In the summer of 1999, a bloom (11 100 filaments ml ‐1 ) of the gas vacuolate cyanobacterium Aphanizomenon ovalisporum developed in a shallow (1.7 m deep) reservoir containing nutrientenriched water from Lake Kinneret (Israel). During 4 days, A. ovalisporum showed a marked diel periodicity in buoyancy: the proportion of floating filaments fluctuated between 76‐84% from midday to evening and 94‐98% at the end of the night, in both surface and bottom samples. Buoyant filaments were present throughout the water column, presumably due to wind-driven vertical mixing. Aphanizomenon filaments collected from the reservoir were maintained under mean photon irradiances of 15 (LL), 150 (ML) and 1100 (HL) µmol m‐2 s‐1 in a computer-controlled set-up, which simulated the diel light changes at different depths in the reservoir.
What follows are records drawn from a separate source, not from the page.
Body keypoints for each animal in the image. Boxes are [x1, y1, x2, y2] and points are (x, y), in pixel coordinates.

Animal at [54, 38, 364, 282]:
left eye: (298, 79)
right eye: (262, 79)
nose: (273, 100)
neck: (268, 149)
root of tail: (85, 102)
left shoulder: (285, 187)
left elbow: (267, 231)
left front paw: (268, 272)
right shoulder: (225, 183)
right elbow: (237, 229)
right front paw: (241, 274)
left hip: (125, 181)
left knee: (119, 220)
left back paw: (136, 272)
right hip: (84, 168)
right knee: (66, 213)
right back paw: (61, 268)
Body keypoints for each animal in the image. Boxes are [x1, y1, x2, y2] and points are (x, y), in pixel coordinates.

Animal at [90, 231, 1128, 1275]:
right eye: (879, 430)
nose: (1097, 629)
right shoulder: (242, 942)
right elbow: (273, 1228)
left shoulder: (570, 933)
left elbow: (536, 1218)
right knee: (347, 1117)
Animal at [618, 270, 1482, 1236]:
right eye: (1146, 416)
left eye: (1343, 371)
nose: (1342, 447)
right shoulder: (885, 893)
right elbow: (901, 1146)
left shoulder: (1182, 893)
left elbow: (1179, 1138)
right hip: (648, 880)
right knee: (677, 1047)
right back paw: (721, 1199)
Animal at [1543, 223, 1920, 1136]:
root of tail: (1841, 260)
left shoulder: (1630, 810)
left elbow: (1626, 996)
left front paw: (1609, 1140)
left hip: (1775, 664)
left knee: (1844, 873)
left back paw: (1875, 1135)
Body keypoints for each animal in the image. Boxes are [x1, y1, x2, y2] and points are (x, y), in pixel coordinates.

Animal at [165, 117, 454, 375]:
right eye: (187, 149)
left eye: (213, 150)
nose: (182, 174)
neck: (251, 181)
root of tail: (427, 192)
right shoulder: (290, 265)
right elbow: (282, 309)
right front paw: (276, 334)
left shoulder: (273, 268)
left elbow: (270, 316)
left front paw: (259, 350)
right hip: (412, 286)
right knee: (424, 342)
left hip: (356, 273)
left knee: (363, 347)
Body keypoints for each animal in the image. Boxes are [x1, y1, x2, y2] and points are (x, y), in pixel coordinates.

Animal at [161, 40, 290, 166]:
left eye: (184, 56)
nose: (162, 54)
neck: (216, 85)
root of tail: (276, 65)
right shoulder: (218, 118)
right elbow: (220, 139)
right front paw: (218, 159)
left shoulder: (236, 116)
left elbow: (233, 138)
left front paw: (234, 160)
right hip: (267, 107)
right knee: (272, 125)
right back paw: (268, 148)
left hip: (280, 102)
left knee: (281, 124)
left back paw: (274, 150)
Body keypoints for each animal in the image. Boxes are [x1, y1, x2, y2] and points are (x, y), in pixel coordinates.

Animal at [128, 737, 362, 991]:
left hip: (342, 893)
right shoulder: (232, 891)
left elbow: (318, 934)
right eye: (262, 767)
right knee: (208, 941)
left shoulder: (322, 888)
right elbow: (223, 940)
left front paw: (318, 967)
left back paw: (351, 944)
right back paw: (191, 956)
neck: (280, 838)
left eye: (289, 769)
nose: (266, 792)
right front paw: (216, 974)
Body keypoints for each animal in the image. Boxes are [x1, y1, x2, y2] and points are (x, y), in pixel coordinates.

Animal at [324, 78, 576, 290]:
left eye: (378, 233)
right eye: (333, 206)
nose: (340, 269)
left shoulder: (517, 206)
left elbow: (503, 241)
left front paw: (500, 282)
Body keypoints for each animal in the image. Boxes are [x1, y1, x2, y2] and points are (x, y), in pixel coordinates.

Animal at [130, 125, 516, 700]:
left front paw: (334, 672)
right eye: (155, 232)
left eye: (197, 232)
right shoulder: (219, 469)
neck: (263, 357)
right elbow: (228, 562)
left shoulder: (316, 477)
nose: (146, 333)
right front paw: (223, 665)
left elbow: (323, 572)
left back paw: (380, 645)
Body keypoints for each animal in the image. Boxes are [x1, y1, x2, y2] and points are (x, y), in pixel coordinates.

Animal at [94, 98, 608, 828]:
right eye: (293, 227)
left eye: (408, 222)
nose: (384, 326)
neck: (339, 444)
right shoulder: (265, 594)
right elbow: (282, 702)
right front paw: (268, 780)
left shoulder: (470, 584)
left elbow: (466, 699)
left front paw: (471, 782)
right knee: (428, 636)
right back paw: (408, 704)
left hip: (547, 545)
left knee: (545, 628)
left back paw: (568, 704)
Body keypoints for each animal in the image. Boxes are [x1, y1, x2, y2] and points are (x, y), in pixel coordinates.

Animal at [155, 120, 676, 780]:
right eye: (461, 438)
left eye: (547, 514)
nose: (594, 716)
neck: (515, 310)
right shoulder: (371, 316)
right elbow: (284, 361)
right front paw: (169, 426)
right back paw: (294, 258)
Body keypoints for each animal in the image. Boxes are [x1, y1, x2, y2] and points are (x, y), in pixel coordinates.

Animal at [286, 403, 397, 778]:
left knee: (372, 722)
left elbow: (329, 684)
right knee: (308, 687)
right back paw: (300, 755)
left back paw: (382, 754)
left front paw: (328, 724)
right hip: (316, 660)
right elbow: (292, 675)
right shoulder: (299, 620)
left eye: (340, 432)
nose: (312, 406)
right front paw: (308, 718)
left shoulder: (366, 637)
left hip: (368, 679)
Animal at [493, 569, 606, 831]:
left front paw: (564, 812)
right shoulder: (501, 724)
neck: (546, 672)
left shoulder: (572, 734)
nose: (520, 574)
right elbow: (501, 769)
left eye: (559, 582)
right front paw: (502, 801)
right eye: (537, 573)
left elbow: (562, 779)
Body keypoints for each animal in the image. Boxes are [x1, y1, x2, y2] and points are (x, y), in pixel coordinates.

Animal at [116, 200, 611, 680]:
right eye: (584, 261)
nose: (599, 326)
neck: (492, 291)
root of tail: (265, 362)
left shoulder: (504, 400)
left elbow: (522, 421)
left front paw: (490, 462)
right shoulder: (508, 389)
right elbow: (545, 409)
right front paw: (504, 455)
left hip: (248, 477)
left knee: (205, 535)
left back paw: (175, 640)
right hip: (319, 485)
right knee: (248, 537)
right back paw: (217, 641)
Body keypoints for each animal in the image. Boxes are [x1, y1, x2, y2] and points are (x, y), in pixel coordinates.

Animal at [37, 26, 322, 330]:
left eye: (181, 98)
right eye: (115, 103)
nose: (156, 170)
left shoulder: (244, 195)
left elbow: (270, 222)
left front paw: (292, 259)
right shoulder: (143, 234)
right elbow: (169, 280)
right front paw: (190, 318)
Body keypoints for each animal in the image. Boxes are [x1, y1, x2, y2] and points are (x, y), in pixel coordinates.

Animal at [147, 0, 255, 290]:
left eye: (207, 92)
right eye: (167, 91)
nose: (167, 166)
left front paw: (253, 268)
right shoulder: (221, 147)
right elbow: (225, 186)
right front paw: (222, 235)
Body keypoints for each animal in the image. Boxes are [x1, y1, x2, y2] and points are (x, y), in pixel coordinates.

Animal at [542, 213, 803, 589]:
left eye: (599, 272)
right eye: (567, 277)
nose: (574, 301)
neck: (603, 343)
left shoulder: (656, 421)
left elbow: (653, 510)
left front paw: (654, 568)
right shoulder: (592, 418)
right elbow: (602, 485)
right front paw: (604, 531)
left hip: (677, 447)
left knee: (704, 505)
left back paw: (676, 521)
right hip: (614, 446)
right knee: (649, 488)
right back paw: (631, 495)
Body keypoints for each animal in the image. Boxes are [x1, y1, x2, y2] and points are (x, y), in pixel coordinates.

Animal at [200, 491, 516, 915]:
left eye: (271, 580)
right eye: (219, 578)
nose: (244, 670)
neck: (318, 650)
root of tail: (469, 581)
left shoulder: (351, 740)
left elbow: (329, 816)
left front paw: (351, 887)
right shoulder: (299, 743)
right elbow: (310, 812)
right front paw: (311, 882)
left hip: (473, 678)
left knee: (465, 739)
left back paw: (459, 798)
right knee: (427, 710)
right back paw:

In the LL cultures, filament buoyancy showed no diel fluctuation patterns during the 4 days of incubation, but ML and HL cultures showed regular diel changes, with a higher proportion of filaments floating at the end of the night than during midday‐evening. There was no evidence for either turgor-driven collapse of gas vesicles or dilution of gas vesicles by cell growth by any of the treatments. Gas vesicles of A. ovalisporum had a relatively low mean critical pressure (pc of 0.57 MPa), but the daytime rise in turgor pressure was too small to cause gas vesicle collapse. The observed diel buoyancy changes may be explained by accumulation of carbohydrate ballast during the day and decrease during the night.